On Monday evening, the Derek Chauvin trial went to the jury following closing arguments. This widely followed trial will soon be over.

This trial, which brought charges against Chauvin, a former police officer, for the death of George Floyd nearly one year ago, is one that has raised multiple intense emotions throughout the country and the world. In many ways this trial has become about something far more than whether or not one man is guilty. The trial has also had the effect of polarizing opinions on law enforcement and justice. It has specifically raised the sensitive, yet real, issues of systemic racism in our world.

With all of this, at the heart of the passionate exchanges surrounding the trial is something very critical, for what is on trial are truly and ultimately the priorities and values of this nation and, further than that, the priorities and values held by each of us, both personally as well as corporately, as a community of faith. These conversations ask whether we, for example, are willing to defend unequivocally our beliefs in the sanctity of life and the intrinsic value of each person as created by God? Are we clear that there are not tiers of human value within God’s kingdom?

I recall the famous words of John Donne, “Any man’s death diminishes me, because I am involved in mankind, and therefore never send to know for whom the bell tolls; it tolls for thee.” I truly believe that if we lose our capacity to mourn lost lives, and if we do not do all we can to save lives, I would suggest that as a community we are at risk of losing our own soul.

Irrespective of the verdict of this trial, we do know that a life has been lost and we should care about that.

Further, irrespective of the reasons and motivations of the killer, eight lives were lost in a mass shooting in Indianapolis last week. We should also care about that, too. And on any day or week, we could continue sadly with a long list of similar lost lives. As individuals and as a community of faith, we should mourn for those lost lives and we should care greatly about bringing change to society so that fewer lives (all of value) are lost.
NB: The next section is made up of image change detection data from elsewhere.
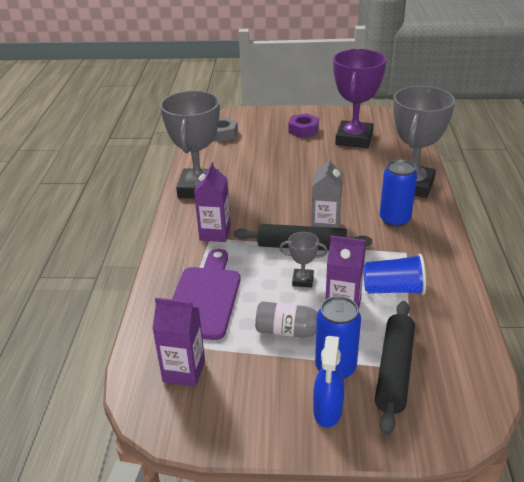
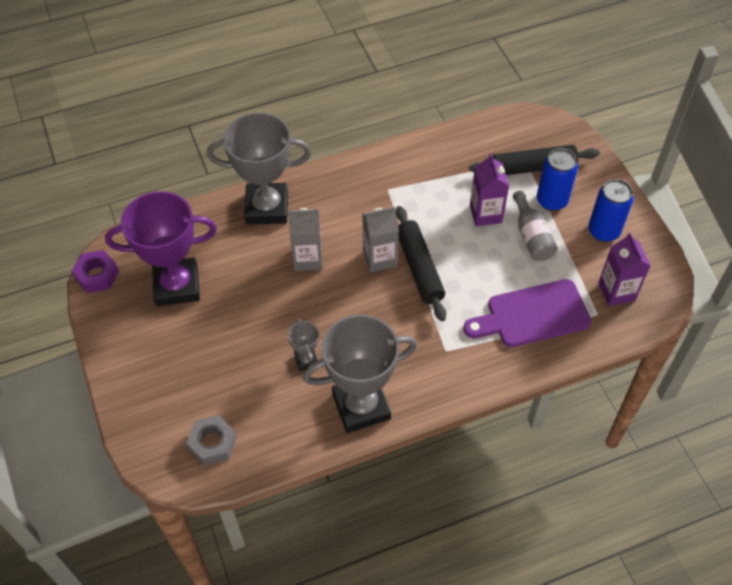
camera: 115 degrees left, 20 degrees up
(215, 233) = (436, 350): purple carton -> none
(302, 280) = (467, 251): grey trophy -> grey trophy (306, 360)
(303, 130) = (170, 348): purple nut -> purple nut (97, 275)
(327, 411) = (592, 194): blue spray bottle -> none
(346, 193) = (307, 259): none -> grey carton
(393, 289) = (444, 187): blue cup -> none
(394, 219) = (339, 208): blue can -> blue can (603, 231)

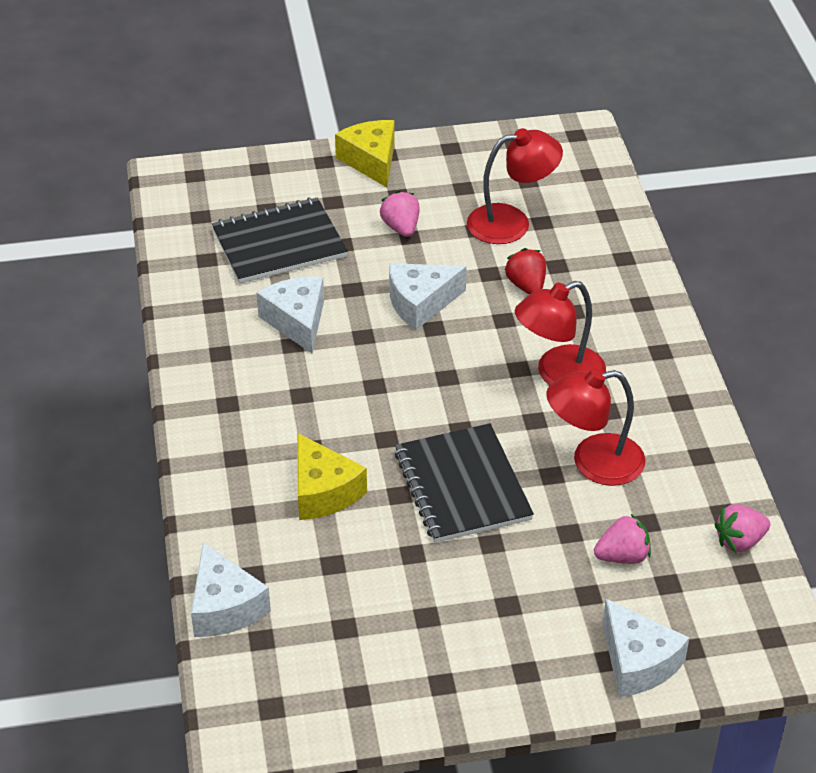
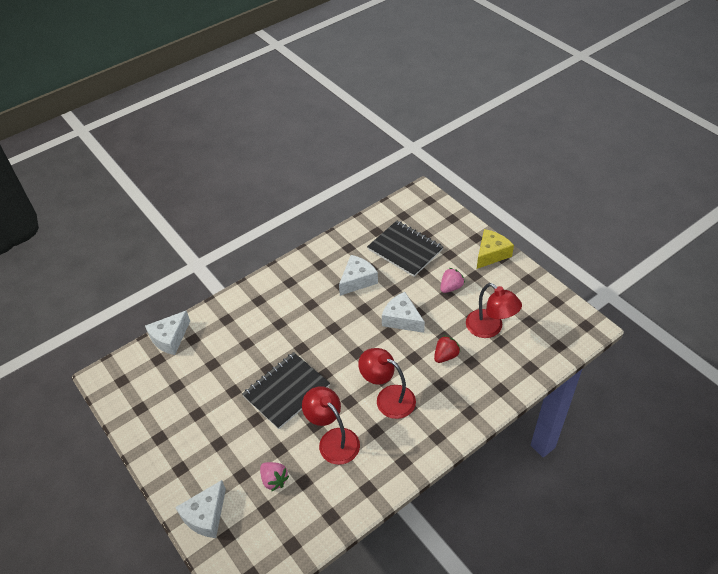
camera: 65 degrees right, 5 degrees up
(323, 491) = (254, 340): yellow cheese -> none
(739, 541) = (313, 532): pink strawberry -> none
As you may know, Andrews University is approved as a site for a Truth, Racial Healing & Transformation Campus Center, which opened on our campus this past semester. That means we, with a group of other universities in the United States, have been identified as a campus that is not afraid of the difficult questions and we wish to face those hard questions through a process of listening in order to ultimately bring reconciliation and healing. That also means we seek to understand and listen to very real pain that such tragic and high-profile deaths bring to our world, our nation and community. It means we must find a way to frame these difficult conversations in a way that brings our community together in a truly shared commitment.

Whatever the verdict of the Derek Chauvin trial, it’s inescapable that a tragedy has happened. And whatever the verdict, there will be some who are angry and some who will rejoice. But that is not the end of this story, not the conclusion of this tragedy.

As a campus we will find an opportunity through our Office of Diversity & Inclusion and the Center for Faith Engagement to create a listening space for this community as the Chauvin trial ends and a verdict is delivered.

As an Andrews University community, please know that we will be there for you. We will want to actively share, listen and learn. We want to take the time to carefully discover together how we can be change agents in a world where value is too often removed from the realities that first, all life is sacred and second, there is no hierarchy of value when it comes to human lives.

Please look out for the announcements for those formal opportunities to talk and listen together. Please join us for those honest and meaningful conversations. In the meantime let us pray, today and always, that as individuals and as a community we may have the grace to become truly world changing leaders who value and identify with all human lives. We must do that not just in words but in action.

Thank you for your continued prayers and involvement as we continue through this difficult, but essential, journey to understand and assure value, meaning and care for one another.